During the panel discussion with Bayer's peers, the subject of whether these potters could or would go on with what they were doing came up. Most said yes, as their passion for this craft drove their life force. One, however, brought up the subject of global warming. I don't recall exactly how many tons of wood that Svend Bayer recounted using for a kiln firing, which took place over many days time. But the sustainability of using such a technique in the service of craft was called into question. The words "global warming" hung there in the air for a moment. No one seemed to want to take this subject on, and the panel discussion moved on to another, much less disturbing point of conversation.
What drives creative beings to become who they are? What is that life force drive, that compulsion? Why do some give up, and others never give up? Svend talked about his youthful arrogance, but that was just one piece of it. Perhaps it is in our DNA, and some of us are hard wired to be creatives. Perhaps it is a mystery, like the full moon in tonight's night sky.
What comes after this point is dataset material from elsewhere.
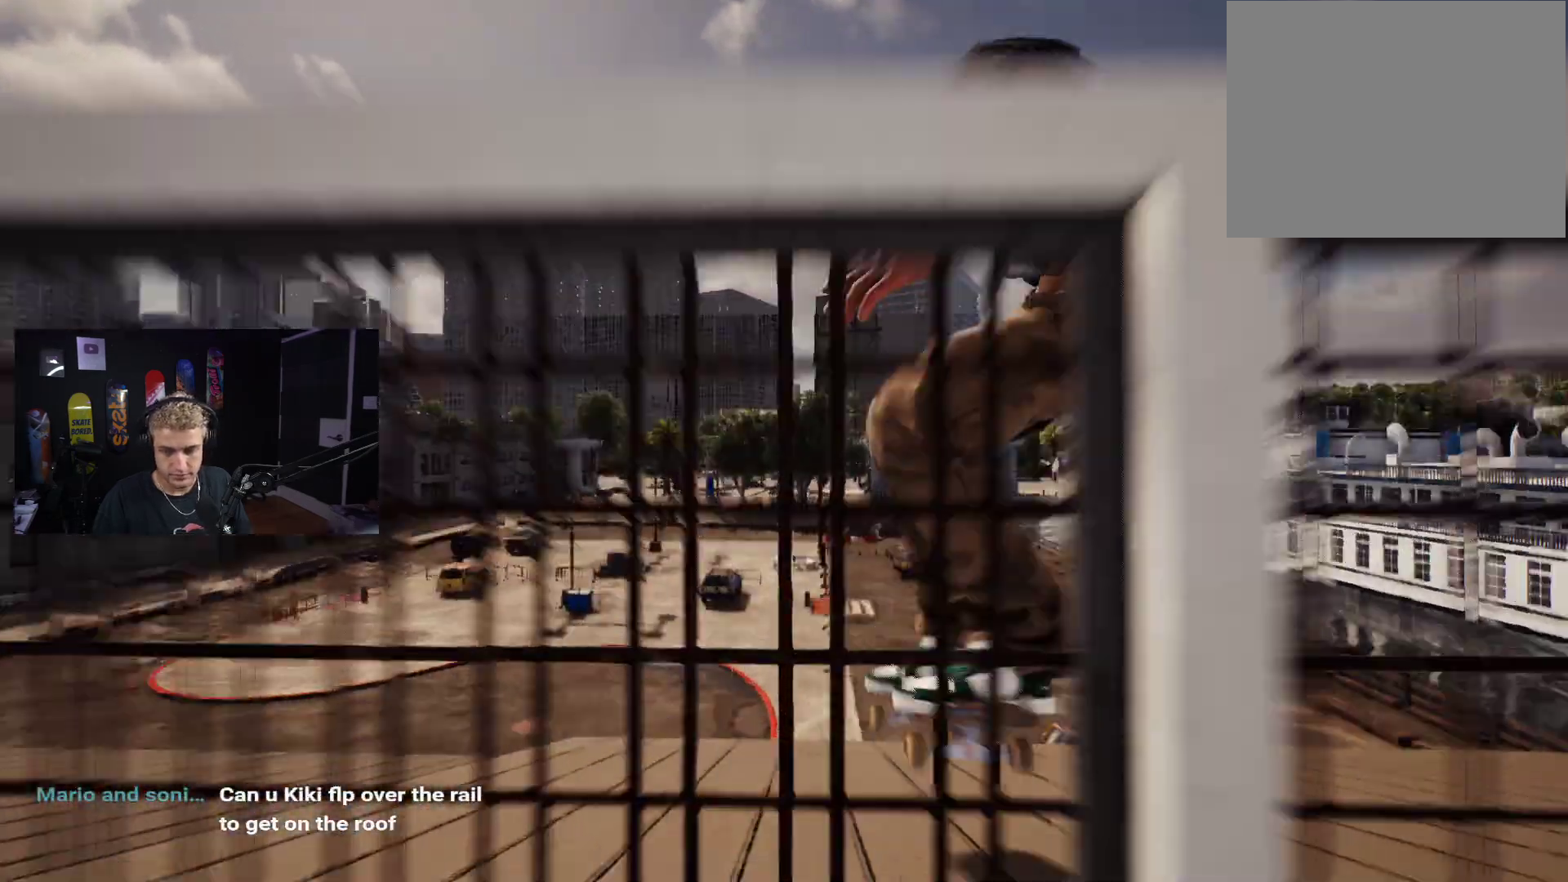
{"buttons": ["DPAD_UP"], "left_stick": "center", "right_stick": "center", "events": [[333, "DPAD_UP", "down"]]}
Ira Glass addresses the work of creativity by giving us the following advice:
“Nobody tells this to people who are beginners, I wish someone told me. All of us who do creative work, we get into it because we have good taste. But there is this gap. For the first couple years you make stuff, it’s just not that good. It’s trying to be good, it has potential, but it’s not. But your taste, the thing that got you into the game, is still killer. And your taste is why your work disappoints you. A lot of people never get past this phase, they quit. Most people I know who do interesting, creative work went through years of this. We know our work doesn’t have this special thing that we want it to have. We all go through this. And if you are just starting out or you are still in this phase, you gotta know its normal and the most important thing you can do is do a lot of work. Put yourself on a deadline so that every week you will finish one story. It is only by going through a volume of work that you will close that gap, and your work will be as good as your ambitions. And I took longer to figure out how to do this than anyone I’ve ever met. It’s gonna take awhile. It’s normal to take awhile. You’ve just gotta fight your way through.” ― Ira Glass.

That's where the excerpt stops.